Catalog Support	Storage Support	Write/DDL Support
Hadoop/Filesystem-style Catalog only	Local + S3 (maybe Azure, GCS, as well as S3 compatible)	No

I’m a huge fan of duckdb as a tool for a wide variety of data analysis. Unfortunately, it comes up a bit short on Iceberg support at the moment. Specifically:

Only three functions for working with Iceberg currently
It does not support any data writing or other data structure manipulation.
It largely does not yet support Iceberg catalogs, except the old Filesystem-style Iceberg Catalog that relies on having a version-hint.txt file (a pattern that’s slowly going away). So it’s up to you to find the right metadata file and point duckdb at it directly.

If you don’t already have duckdb installed, you can also install it with pip:

pip install duckdb
duckdb

Now, within a duckdb session, you’ll need to install the extensions

con.install_extension('httpfs')
con.load_extension('httpfs')
con.install_extension('iceberg')
con.load_extension('iceberg')

You’ll also need set up credentials (docs) to talk to the underlying object storage.

CREATE SECRET secret1 (
    TYPE S3,

    KEY_ID 'AKIAIOSFODNN7EXAMPLE',

    SECRET 'wJalrXUtnFEMI/K7MDENG/bPxRfiCYEXAMPLEKEY',

    REGION 'us-east-1'

);

Finally, you’ll need to find the path to the current metadata file for your target table. For example, in Snowflake, you can use the following command to return the path to the underlying storage of a Snowflake Managed Iceberg Table:

SELECT SYSTEM$GET_ICEBERG_TABLE_INFORMATION('SNWFLK_DATABASE.MY_SCHEMA.TABLE_NAME');

Once you’ve got all that, you should be ready to query it!

SELECT COUNT(*) 
FROM ICEBERG_SCAN('s3://my-s3-bucket/path/to/table_name/metadata/00001-1df49ecf-b27e-41b8-ae65-188bc1a24416.metadata.json');

PyIceberg + duckdb

The reality is these two should be used in combination with each other. In the future, you may only need one or the other, but today, PyIceberg can provide the catalog interface and duckdb the query engine.

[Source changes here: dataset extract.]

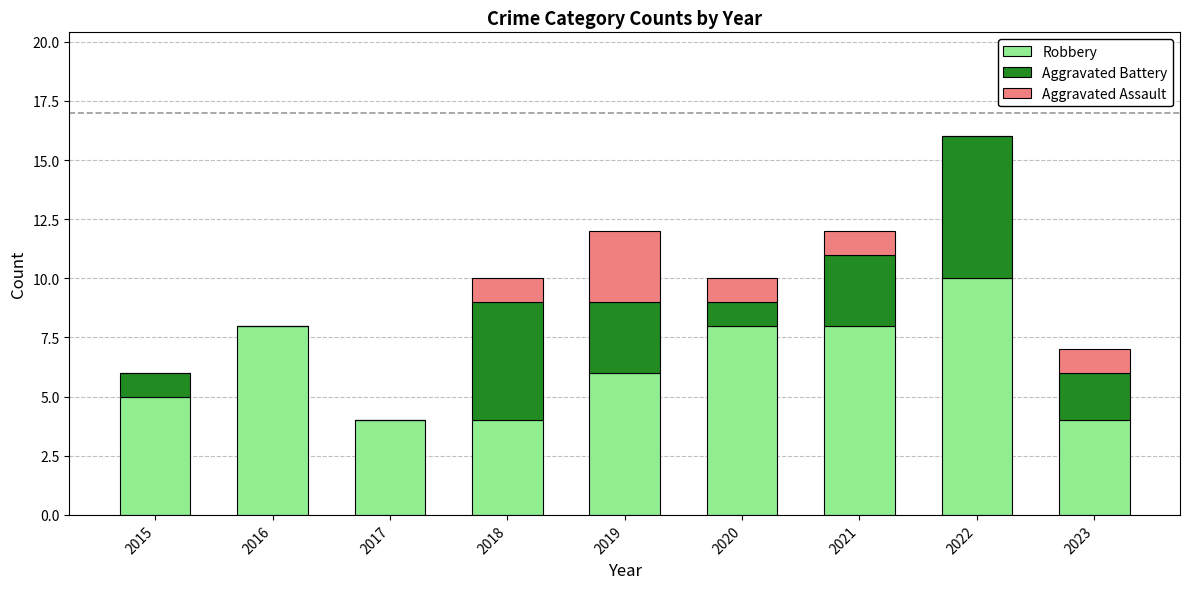

The Robbery series shows 10 at 2022. True or false?

True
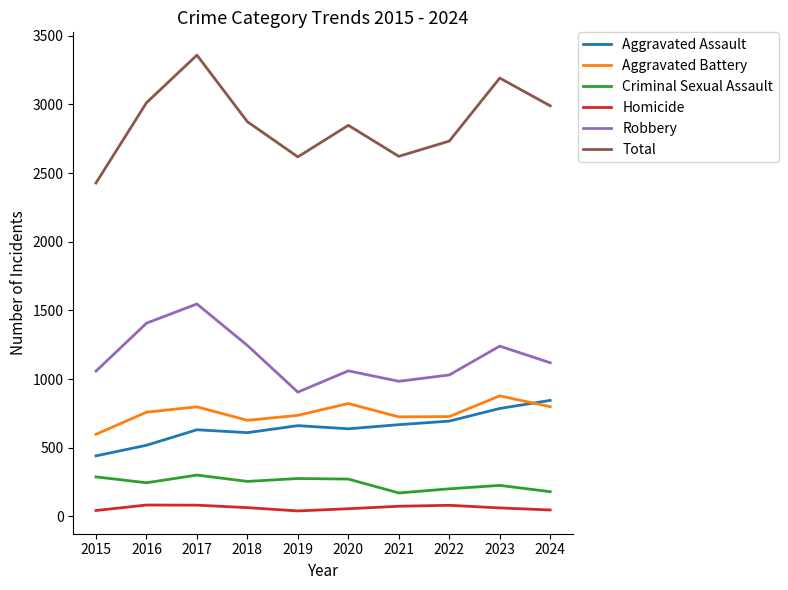

True or false: Aggravated Assault and Robbery intersect in this chart.

False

The first step is to have PyIceberg interact with the catalog then return a duckdb connection instance. You’ll need to install duckdb along side pyiceberg to do that:

pip install "pyiceberg[duckdb]"

# load a pyiceberg catalog as before


conn = catalog.load_table("NAMESPACE.TABLE_NAME").scan().to_duckdb(table_name="table_name")

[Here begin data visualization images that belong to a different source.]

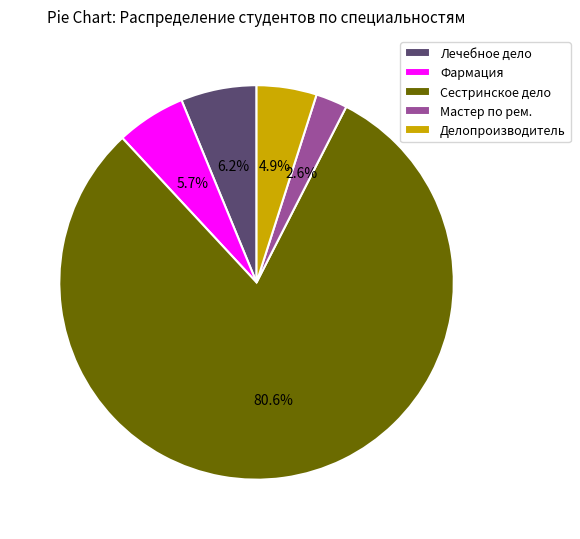

True or false: Фармация accounts for 6% of the total.

True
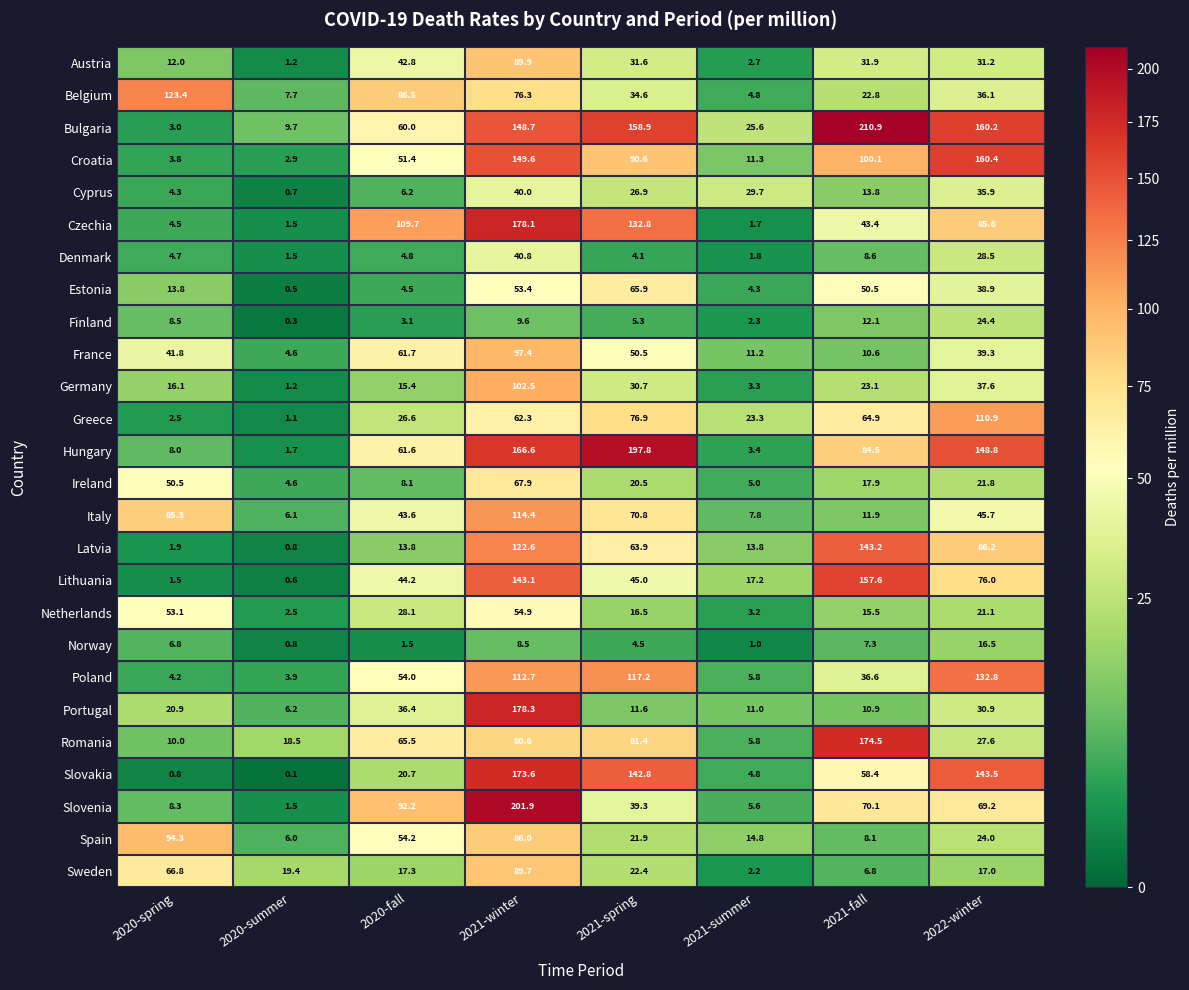

What is the difference between the maximum and minimum values in the Norway series?

15.7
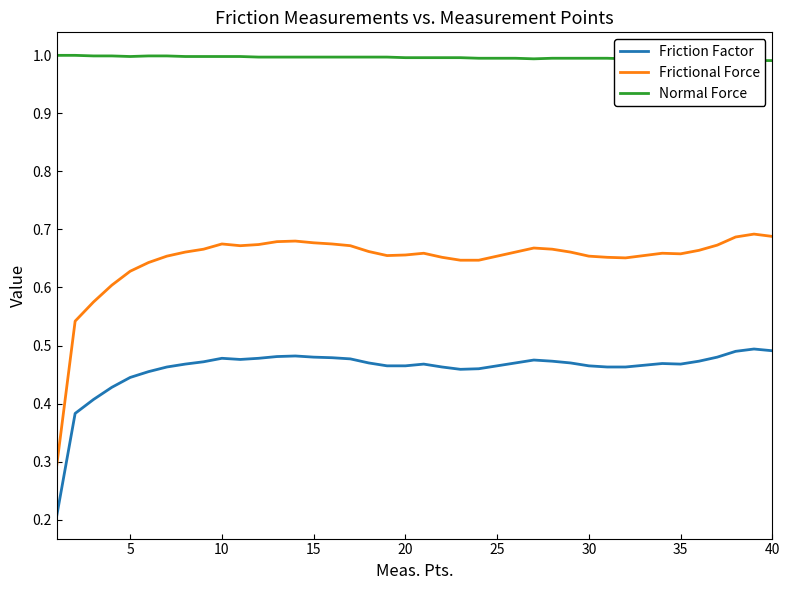

How many lines are shown in the chart?

3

Now all of duckdb’s querying is available just as before. You can even use this same tag-team approach in reverse to the results of a query and write them back via PyIceberg


results = conn.execute("SELECT * FROM updated_table").arrow()

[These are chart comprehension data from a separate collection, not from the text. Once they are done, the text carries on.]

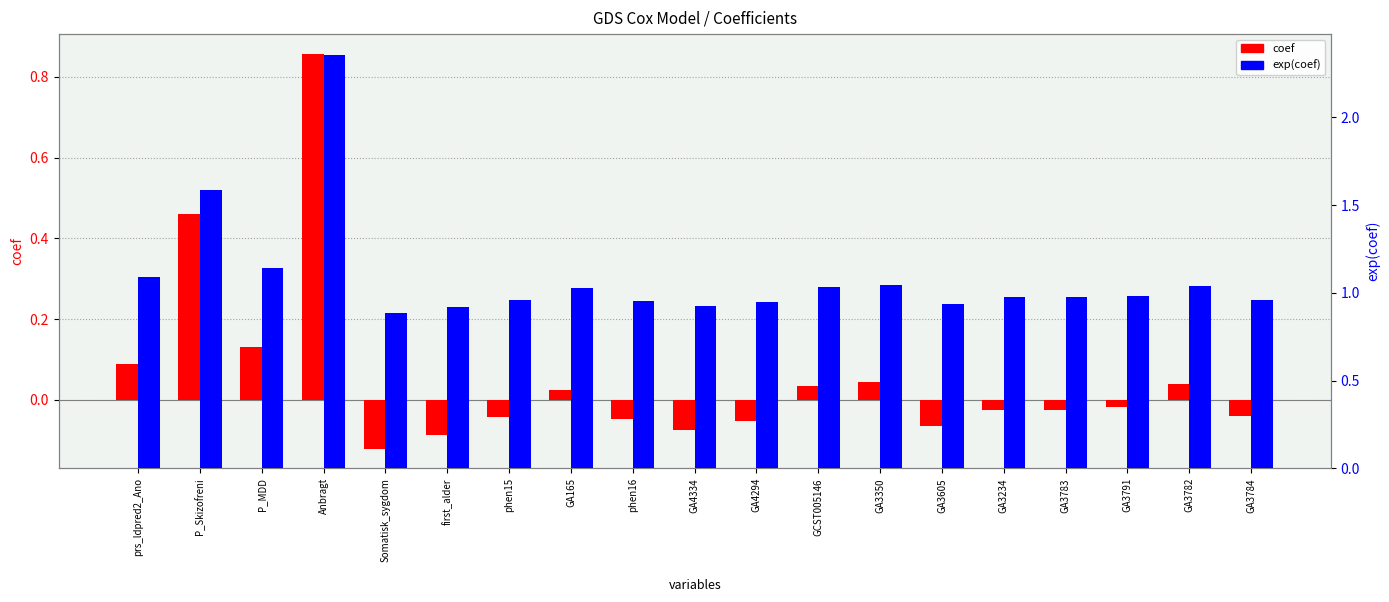

How many bars are there in each group?

2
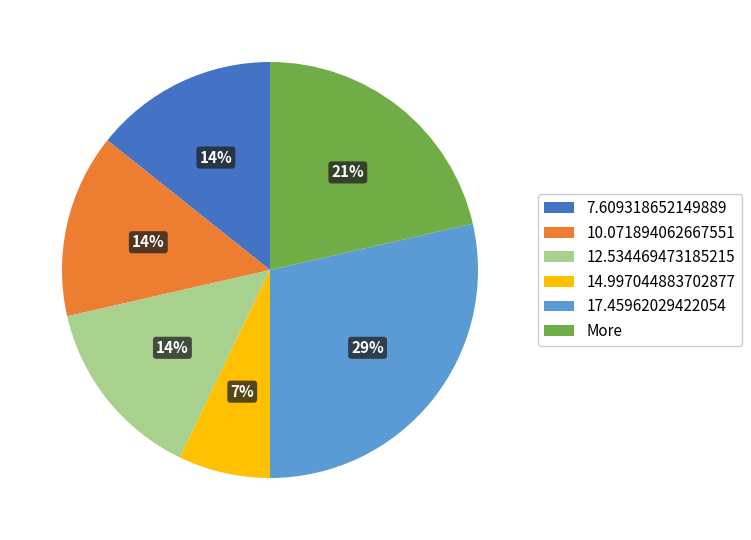

Approximately how many times larger is the value at 10.071894062667551 compared to 14.997044883702877?

2.0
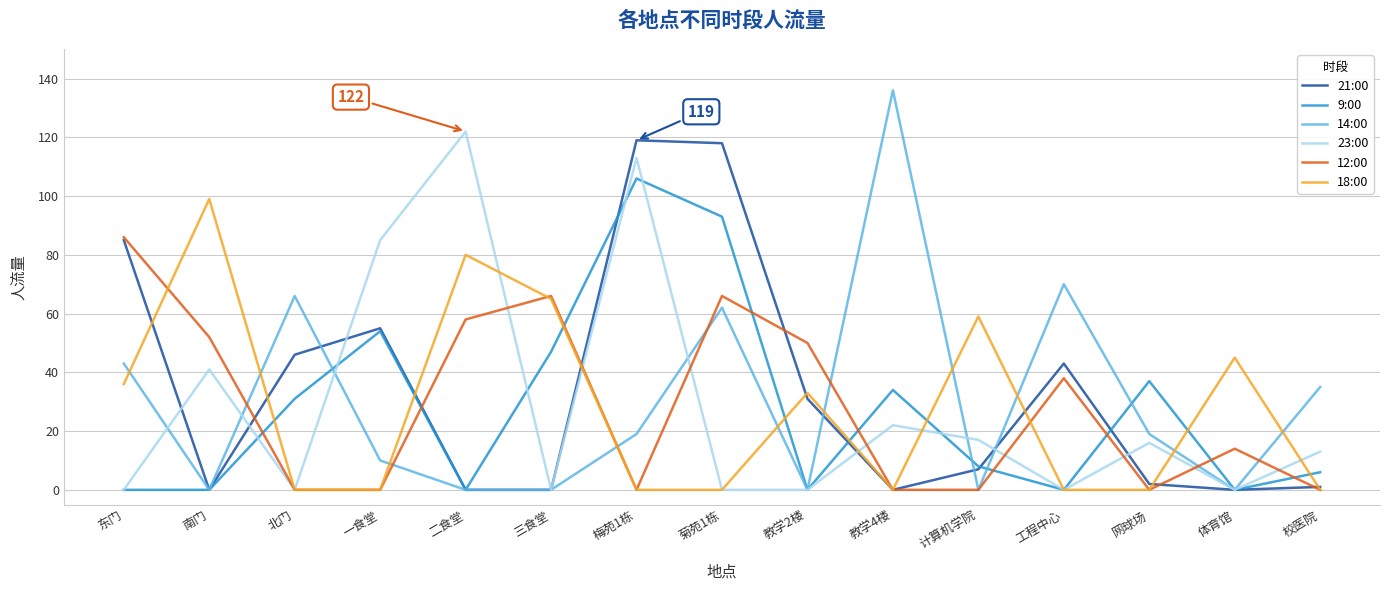

Which series has the largest range (max minus min)?

14:00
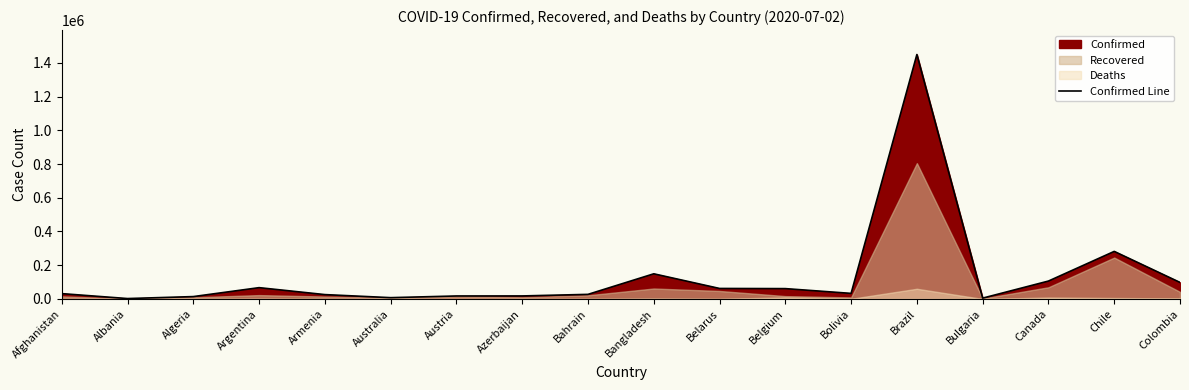

Where is the first local maximum?

Argentina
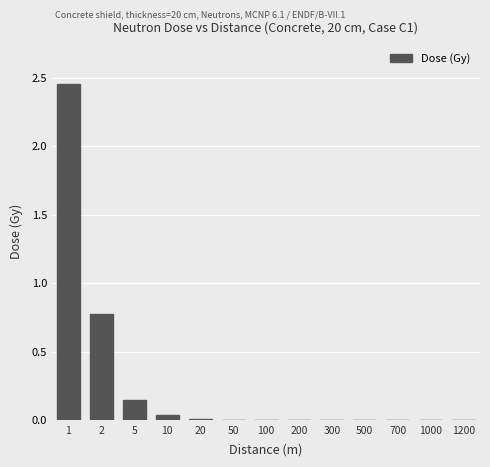

The value at 1200 is 0.0. True or false?

True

catalog.load_table("NAMESPACE.UPDATED_TABLE").overwrite(output)

Wrapping Up

This should get you going on any of the most common Iceberg clients. If you’re having issues though, don’t be too surprised. This ecosystem is very rapidly evolving. Even over the course of writing this, I found the teams at Databricks and Snowflake rapidly fixing bugs I ran into. If you’ve searched a few resources and haven’t been able to resolve, plan to report your issues to the catalog or database owner (provide them a clear, narrow reproduction of your issue to help make it actionable). And hopefully in the near future, there won’t be a need for an article like this.